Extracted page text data
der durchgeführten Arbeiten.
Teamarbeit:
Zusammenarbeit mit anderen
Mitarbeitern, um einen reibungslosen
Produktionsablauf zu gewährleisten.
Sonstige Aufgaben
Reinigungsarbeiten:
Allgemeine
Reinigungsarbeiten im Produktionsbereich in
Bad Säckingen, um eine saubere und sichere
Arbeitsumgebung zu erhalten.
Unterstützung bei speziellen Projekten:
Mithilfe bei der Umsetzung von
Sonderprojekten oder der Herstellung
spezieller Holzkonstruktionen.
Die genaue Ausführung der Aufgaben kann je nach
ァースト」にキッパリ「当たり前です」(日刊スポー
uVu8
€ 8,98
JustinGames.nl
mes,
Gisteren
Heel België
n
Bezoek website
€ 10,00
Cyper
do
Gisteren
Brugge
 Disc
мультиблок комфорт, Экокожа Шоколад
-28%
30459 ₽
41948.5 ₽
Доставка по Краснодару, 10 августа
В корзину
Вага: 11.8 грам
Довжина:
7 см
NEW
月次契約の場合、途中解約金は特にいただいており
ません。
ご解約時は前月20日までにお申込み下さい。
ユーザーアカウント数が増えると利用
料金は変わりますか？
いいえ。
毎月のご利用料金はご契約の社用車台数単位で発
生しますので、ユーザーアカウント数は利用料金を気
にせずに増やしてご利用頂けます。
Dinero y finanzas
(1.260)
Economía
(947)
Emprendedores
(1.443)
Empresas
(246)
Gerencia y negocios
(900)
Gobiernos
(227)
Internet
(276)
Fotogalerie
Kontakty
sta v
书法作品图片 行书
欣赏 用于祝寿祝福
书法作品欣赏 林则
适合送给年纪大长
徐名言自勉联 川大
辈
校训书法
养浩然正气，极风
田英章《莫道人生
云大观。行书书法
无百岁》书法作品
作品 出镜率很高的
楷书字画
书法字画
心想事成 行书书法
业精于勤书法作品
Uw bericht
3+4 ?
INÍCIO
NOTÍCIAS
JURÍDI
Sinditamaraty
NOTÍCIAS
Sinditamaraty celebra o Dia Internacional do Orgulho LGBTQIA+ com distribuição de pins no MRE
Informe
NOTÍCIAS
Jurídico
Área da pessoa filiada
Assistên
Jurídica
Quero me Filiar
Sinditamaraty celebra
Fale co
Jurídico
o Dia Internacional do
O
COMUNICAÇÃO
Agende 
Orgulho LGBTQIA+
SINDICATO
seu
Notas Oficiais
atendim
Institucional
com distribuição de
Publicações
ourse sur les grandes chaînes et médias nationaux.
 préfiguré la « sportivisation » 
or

**WRITTEN TASK:** Go through the records above. Copy each line in which the string "Aufgaben" appears.

**SOLUTION BELOW:**
Sonstige Aufgaben
Die genaue Ausführung der Aufgaben kann je nach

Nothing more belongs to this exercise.